The reader is cautioned that this news release contains the term adjusted funds flow (outflow), which is not a recognized measure under IFRS and is calculated from cash inflow (outflow) from operations adjusted for changes in non-cash working capital related to operations, exploration and evaluation expenses related to operations, provision expenditures related to operations and severance/transaction costs. We believe that adjusted funds flow (outflow) is a key measure to assess our ability to finance capital expenditures and when debt is drawn, debt repayments. Adjusted funds flow (outflow) is not intended to represent cash inflow (outflow) from operating activities, net earnings or other measures of financial performance calculated in accordance with IFRS and should not be construed as an alternative to, or more meaningful than, cash inflow (outflow) from operating activities as determined in accordance with IFRS as an indicator of our financial performance. Our method of calculating this measure may differ from other companies, and accordingly, it may not be comparable to measures used by other companies. Adjustments to cash inflow (outflow) from operations are for changes in non-cash operating working capital which are expected to reverse and for those costs that are not directly caused by lifting production volumes.

Net Debt

The reader is cautioned that this news release contains the term net debt, which is not a recognized measure under IFRS and is calculated as bank debt adjusted for current assets less current liabilities as they appear on the balance sheets, both of which exclude mark-to-market derivative contracts and assets and liabilities held for sale and current liabilities excludes any current portion of debt, deferred customer obligations, lease liabilities and provisions.
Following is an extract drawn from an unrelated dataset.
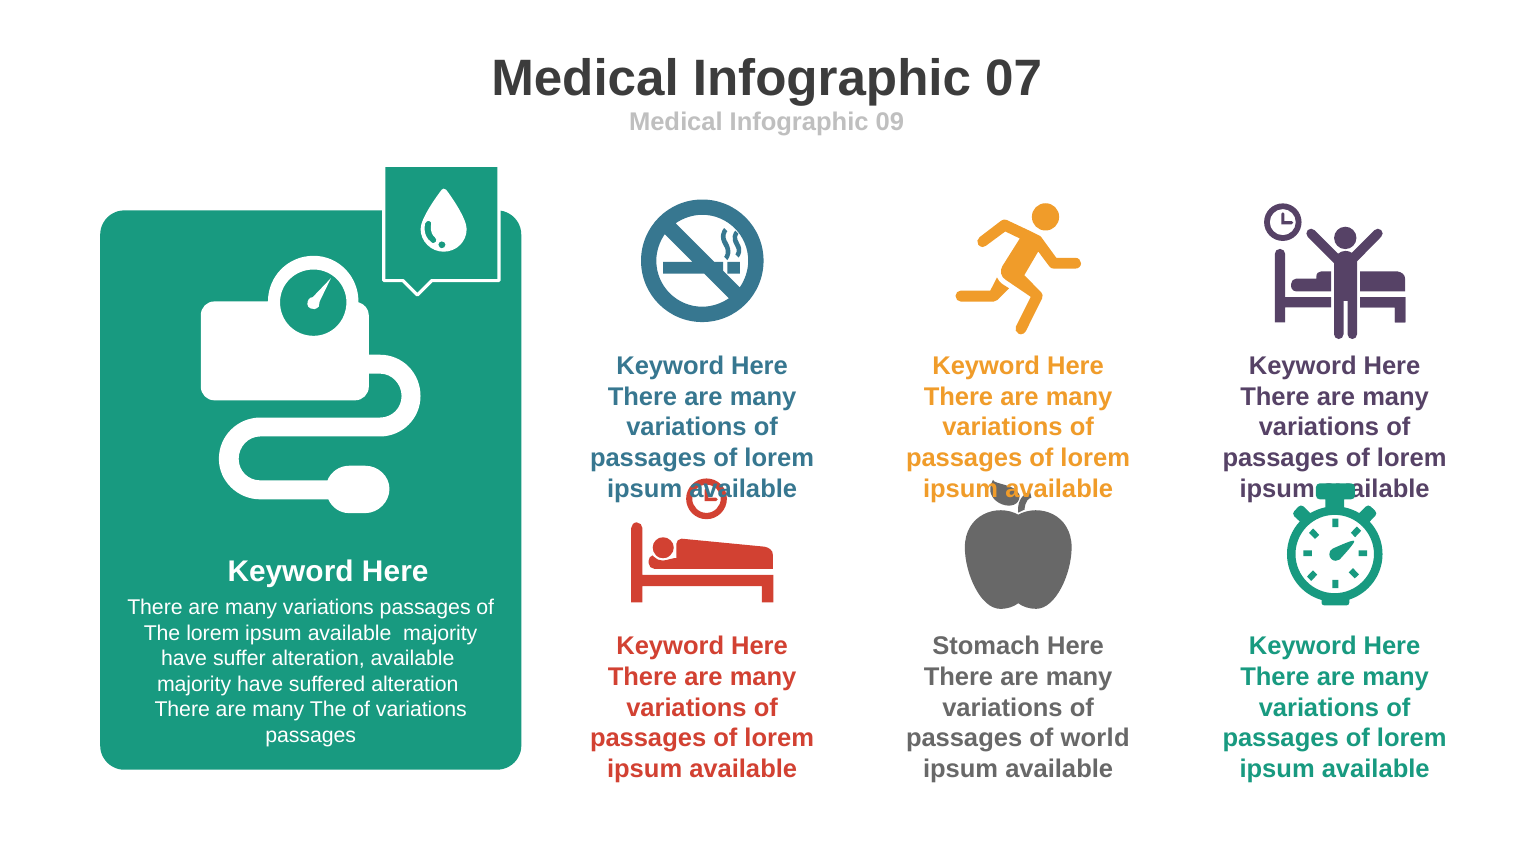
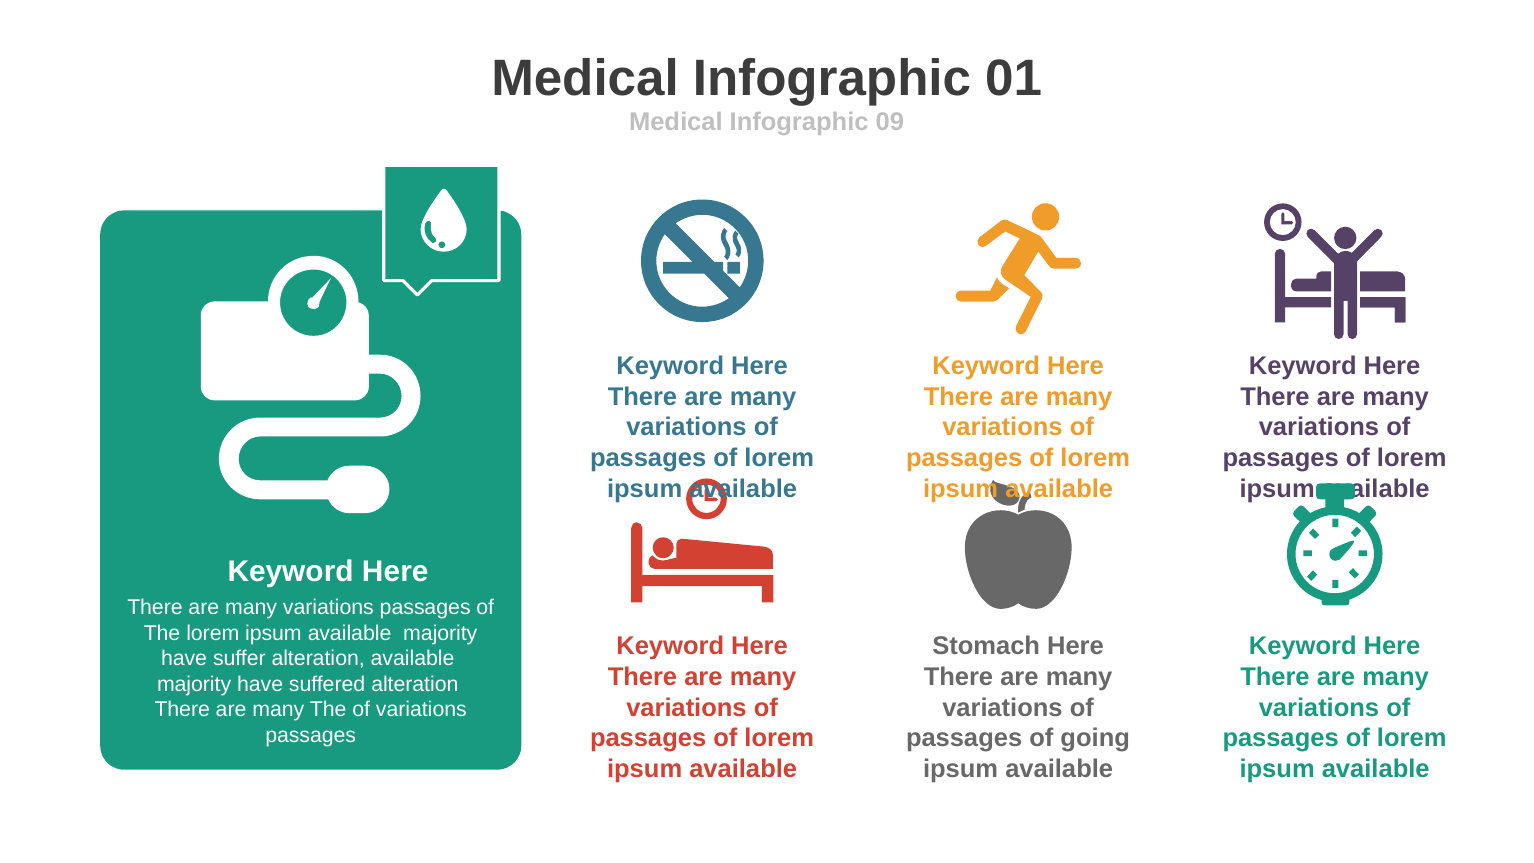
07: 07 -> 01
world: world -> going
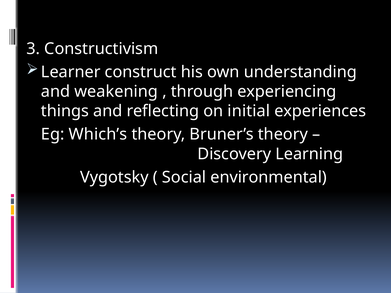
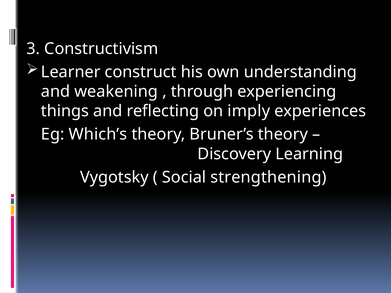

We use net debt to assist us in understanding our liquidity at specific points in time. We exclude the current portion of provisions, lease liabilities and the deferred customer obligation as they are not financial instruments. Mark-to-market derivative contracts and assets and liabilities held for sale are excluded as they are unrealized.

Barrels of Oil Equivalent

Barrels of oil equivalent (boe) is calculated using the conversion factor of 6 mcf (thousand cubic feet) of natural gas being equivalent to one barrel of oil. Boes may be misleading, particularly if used in isolation. A boe conversion ratio of 6 mcf:1 bbl (barrel) is based on an energy equivalency conversion method primarily applicable at the burner tip and does not represent a value equivalency at the wellhead. Given that the value ratio based on the current price of crude oil as compared to natural gas is significantly different from the energy equivalency of 6:1, utilizing a conversion on a 6:1 basis may be misleading as an indication of value.

Reserve Life Index

The reader is also cautioned that this news release contains the term reserve life index (“RLI”), which is not a recognized measure under International Financial Reporting Standards (“IFRS”). Management believes that this measure is a useful supplemental measure of the length of time the reserves would be produced over at the rate used in the calculation. Readers are cautioned, however, that this measure should not be construed as an alternative to other terms determined in accordance with IFRS as a measure of performance. Our method of calculating this measure may differ from other companies, and accordingly, they may not be comparable to measures used by other companies.